How many officers were in DROP before arbitration seven (7) and after arbitration 22 officers have signed up.

  • Compensatory time may be used to pay for health insurance co-pays provided same is paid in full at one time.
  • Compensatory hours in excess of 240 maybe converted to furlough time up to (48) hours/ 6 full days eight hour shift or 4 full days twelve hour shift.
  • Compensatory hours in excess of 240 hours maybe converted to sick time (1800 hours/225 day maximum)
  • Effective july 1 2009 and current employee is also permitted to purchase a combined maximum of up to (60) months service credits.
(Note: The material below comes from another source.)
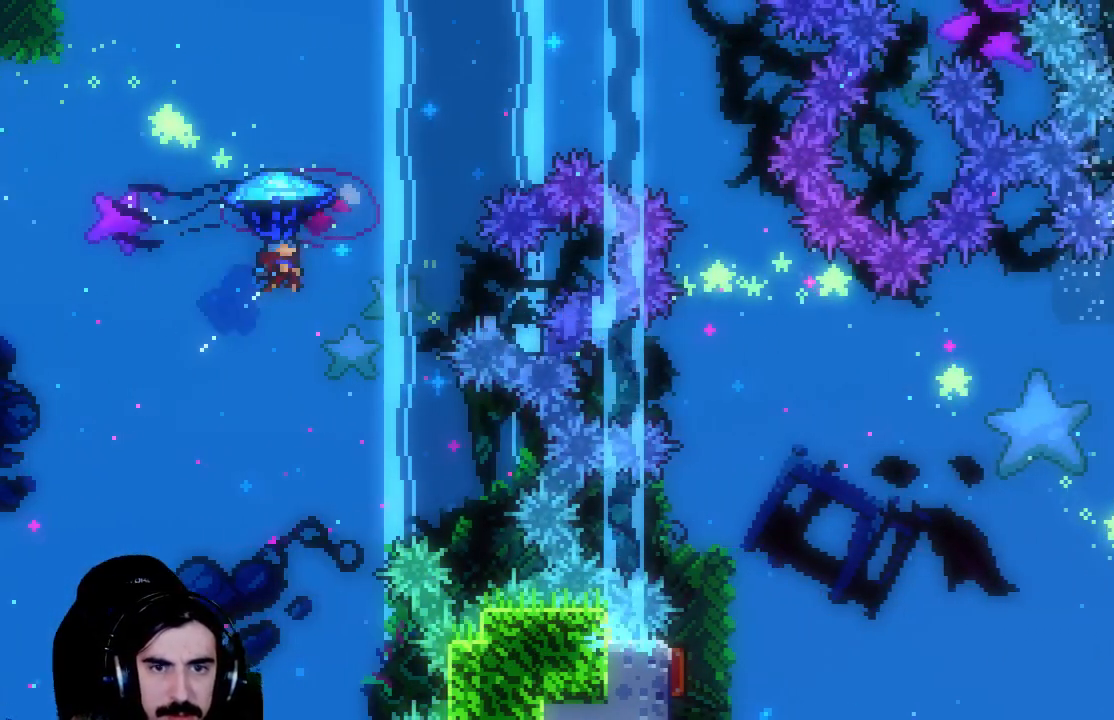
{"buttons": ["R2"], "left_stick": "center", "events": [[83, "X", "up"], [467, "DPAD_UP", "up"], [500, "DPAD_RIGHT", "up"]]}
The cost per employee shall be five percent (5%) of employees base wage as provided in article 16 for the first (48) months
  • 16.3 Longevity pay police officers will be paid longevity.
  • Article XVII uniform allowance 2% of that employees base wage payable on or before the 30th day of June annually.
  • An officer can accumulate up to 240 hours compensatory time.
  • Court time if an officer has to appear in court other than such officers regular time they will be paid time and half.
  • An officer may bank up to 240 hours vacation time to be used for determining the employees final average compensation.
  • The city gives each officer 1 sick day each month that is 12 extra sick days a year.

These are just a few of the things I thought you might find interesting. Most of these things can be put in their DROP or pension including their uniform allowance. Interesting thing use to be the highest 3 years out of 10 years to calculate their pension. They now can use the highest 3 out of all the years they are on the force. That is a huge difference, and the possibilities are far reaching.

I will keep reading and post what else I find out.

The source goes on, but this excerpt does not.